La mémoire, la méthode de travail au piano. Chronique d’un professeur de piano N°10
Jouer de mémoire ou avec une partition
Méthode de travail et mémoire sont indispensables à un bon apprentissage
Je viens de parler d’interprétation, d’intelligence musicale. Les termes de talent, de dons, de compétences exceptionnelles, d’excellence, sont aussi employés. L’apport de l’inné et de l’acquis n’est pas encore bien élucidé (le sera-t-il un jour ?).
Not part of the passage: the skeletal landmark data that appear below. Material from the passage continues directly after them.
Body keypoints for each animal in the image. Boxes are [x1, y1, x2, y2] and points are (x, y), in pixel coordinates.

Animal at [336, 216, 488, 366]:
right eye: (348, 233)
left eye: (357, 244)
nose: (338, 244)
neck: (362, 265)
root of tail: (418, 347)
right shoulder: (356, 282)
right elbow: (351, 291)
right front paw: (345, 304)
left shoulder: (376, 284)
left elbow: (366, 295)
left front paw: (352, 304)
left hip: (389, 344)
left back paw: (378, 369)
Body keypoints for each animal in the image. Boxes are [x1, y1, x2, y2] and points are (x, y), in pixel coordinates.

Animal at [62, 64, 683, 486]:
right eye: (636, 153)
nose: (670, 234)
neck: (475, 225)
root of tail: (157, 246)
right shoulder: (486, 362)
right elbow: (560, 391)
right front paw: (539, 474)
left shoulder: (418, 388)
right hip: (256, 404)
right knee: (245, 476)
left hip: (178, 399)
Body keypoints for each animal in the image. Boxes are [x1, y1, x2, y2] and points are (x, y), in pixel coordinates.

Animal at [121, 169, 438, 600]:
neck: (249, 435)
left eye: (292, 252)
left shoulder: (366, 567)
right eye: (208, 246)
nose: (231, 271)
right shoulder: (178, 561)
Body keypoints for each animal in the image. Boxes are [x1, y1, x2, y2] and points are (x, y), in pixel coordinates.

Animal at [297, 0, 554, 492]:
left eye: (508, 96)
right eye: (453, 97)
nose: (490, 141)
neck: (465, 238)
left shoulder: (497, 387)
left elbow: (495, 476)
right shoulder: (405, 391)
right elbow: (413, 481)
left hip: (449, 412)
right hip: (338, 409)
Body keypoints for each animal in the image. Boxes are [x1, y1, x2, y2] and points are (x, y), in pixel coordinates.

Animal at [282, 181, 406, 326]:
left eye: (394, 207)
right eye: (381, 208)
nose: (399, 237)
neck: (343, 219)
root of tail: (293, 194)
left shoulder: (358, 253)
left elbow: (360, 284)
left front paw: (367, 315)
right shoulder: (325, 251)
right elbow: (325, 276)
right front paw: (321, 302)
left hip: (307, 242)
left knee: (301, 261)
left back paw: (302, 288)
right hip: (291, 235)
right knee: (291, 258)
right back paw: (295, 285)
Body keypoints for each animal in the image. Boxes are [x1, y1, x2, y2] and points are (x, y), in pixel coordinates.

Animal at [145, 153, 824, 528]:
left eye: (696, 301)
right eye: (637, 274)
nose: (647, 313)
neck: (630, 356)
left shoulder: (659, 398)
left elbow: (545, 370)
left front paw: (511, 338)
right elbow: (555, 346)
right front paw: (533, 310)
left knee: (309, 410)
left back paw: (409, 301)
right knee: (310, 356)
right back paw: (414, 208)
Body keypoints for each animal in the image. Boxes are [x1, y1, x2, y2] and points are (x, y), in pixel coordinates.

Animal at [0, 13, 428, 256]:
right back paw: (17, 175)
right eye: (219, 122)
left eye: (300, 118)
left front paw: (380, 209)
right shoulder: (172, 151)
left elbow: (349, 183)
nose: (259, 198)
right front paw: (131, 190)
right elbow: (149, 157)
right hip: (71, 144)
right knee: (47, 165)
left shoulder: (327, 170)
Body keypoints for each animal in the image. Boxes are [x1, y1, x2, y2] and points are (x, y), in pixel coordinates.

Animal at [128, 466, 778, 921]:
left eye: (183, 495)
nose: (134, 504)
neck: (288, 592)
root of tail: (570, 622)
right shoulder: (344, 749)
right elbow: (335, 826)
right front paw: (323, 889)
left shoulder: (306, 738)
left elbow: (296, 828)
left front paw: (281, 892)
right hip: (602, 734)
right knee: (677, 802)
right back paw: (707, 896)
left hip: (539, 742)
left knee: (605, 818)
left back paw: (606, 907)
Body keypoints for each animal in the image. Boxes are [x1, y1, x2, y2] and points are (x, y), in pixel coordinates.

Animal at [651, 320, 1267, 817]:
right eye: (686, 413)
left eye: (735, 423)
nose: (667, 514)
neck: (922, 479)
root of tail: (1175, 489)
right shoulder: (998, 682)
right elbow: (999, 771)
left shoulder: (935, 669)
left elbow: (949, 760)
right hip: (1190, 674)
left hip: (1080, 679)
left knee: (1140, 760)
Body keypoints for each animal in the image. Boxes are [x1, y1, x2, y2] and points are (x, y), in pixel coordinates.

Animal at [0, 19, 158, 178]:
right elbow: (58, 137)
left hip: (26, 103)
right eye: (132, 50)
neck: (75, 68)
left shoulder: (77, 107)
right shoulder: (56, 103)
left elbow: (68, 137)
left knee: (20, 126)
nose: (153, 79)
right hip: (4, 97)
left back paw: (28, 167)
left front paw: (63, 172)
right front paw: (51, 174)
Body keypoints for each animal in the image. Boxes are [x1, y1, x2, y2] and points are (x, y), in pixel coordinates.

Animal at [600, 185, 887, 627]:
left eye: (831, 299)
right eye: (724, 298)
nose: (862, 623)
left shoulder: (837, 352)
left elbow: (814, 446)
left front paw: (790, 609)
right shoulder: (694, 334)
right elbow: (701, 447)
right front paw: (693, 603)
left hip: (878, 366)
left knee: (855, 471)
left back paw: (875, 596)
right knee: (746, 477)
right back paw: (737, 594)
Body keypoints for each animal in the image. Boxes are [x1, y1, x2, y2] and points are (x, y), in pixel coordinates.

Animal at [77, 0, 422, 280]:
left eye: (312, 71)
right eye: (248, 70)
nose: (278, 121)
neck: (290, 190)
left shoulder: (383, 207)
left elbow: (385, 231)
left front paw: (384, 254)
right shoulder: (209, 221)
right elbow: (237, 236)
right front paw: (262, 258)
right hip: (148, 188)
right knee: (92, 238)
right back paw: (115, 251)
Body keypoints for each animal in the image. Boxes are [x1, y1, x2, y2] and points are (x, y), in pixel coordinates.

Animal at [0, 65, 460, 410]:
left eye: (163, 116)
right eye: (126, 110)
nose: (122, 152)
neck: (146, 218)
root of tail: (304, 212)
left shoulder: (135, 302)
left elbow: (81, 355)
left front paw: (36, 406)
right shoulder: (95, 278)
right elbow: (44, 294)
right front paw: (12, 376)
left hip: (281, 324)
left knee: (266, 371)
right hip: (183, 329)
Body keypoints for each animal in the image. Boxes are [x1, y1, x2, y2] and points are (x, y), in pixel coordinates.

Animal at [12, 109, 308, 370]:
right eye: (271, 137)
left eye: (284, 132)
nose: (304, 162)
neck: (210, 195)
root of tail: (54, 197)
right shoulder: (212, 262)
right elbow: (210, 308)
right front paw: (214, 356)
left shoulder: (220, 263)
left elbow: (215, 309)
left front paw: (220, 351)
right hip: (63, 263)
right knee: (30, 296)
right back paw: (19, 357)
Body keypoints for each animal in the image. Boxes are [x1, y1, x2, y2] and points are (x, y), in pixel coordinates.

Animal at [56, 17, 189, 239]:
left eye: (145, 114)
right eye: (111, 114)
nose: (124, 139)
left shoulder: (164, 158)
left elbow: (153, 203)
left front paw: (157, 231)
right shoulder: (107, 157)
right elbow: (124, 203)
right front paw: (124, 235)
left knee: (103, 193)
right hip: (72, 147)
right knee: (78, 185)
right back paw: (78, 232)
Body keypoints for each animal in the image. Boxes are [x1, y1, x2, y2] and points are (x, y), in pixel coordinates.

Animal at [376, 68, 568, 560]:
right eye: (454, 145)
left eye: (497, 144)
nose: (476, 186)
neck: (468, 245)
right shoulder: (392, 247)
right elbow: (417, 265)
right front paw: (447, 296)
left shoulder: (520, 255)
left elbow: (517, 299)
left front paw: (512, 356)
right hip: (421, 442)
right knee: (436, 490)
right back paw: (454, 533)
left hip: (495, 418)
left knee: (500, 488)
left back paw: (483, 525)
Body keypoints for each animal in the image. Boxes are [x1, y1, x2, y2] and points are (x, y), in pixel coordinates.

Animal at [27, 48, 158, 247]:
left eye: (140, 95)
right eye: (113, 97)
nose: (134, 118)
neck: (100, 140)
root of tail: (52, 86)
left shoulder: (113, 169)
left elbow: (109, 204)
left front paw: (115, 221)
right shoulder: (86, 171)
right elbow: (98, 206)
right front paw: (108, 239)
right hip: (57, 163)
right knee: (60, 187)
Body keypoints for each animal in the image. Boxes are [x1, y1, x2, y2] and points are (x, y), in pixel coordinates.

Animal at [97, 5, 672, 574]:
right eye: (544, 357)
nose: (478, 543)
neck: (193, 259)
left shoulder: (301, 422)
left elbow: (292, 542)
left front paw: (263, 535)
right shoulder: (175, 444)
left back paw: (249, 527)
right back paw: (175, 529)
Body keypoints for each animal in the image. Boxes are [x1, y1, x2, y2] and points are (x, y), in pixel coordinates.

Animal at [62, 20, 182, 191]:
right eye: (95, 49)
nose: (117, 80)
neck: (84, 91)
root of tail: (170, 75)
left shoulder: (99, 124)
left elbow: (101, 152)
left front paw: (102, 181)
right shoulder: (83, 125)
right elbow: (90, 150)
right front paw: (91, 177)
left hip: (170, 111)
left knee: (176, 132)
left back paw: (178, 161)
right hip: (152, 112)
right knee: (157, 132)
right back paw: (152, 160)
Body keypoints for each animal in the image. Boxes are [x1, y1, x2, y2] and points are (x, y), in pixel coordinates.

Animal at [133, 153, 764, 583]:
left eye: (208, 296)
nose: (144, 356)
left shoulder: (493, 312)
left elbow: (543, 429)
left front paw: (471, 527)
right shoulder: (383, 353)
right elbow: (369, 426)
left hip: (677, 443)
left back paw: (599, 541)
Bernard Lechevalier pense que « Le génie de Mozart est dû à un long apprentissage ayant débuté dans la petite enfance et à un environnement éducatif et affectif favorable. […] Son père lui a transmis un excellent apprentissage de son art, né de ses indéniables capacités pédagogiques et d’une conviction absolue de sa mission vis-à-vis du génie de son fils. […] Mozart a été immergé dans la musique depuis sa toute petite enfance, on peut admettre que son cerveau a été façonné depuis sa vie intra-utérine par son entourage puis par lui même en un cerveau d’expert, devenu un génie dans son art ».
Jouer de mémoire ou avec partition ?
Difficile de faire la part des choses, ce qui est certain, c’est que la méthode de travail et la mémoire sont indispensables à un bon apprentissage. Traditionnellement, le piano se joue par coeur, a priori, cela peut sembler libérateur, on peut vraiment se concentrer sur ce que l’on joue sans « intermédiaire » et, vu la taille du clavier, cela peut permettre de jouer juste ; pourtant, cela présente aussi des inconvénients.
D’abord, cela ne permet pas de jouer des pièces récemment travaillées ou que l’on n’a pas envie d’approfondir tout en souhaitant malgré tout les partager avec un public. Cela peut donc limiter le répertoire.
Perre Sancan disait aussi : « Même si on est sûr de l’infaillibilité de sa mémoire, une partition est une mine de renseignements trop souvent insuffisamment exploitée. ». Cela ne signifie pas qu’il faille toujours jouer avec la partition, mais il faut y revenir régulièrement, même quand on sait le morceau par coeur.
Enfin, le par coeur est source d’angoisse et de trac. Le pianiste Alexandre Tharaud a pris la décision de jouer avec partition suite à des trous de mémoire sur scène, il dit (Télérama) : « Vous ne regardez pas forcément la partition, mais c’est une ceinture de sécurité. […] Avoir le texte donne aussi une position plus humble par rapport au public, vous n’êtes plus une sorte de surhomme qui semble créer de mémoire, une musique qu’il n’a pas composée ». Il n’est pas le seul de la jeune génération à imposer cette idée, je pense que c’est une bonne chose, y compris pour les amateurs.
Question d’époque aussi, tout bêtement. Liszt a été l’un des premiers à donner un récital entier de mémoire. Avant le XIXe siècle, la lecture prévalait sur la mémorisation.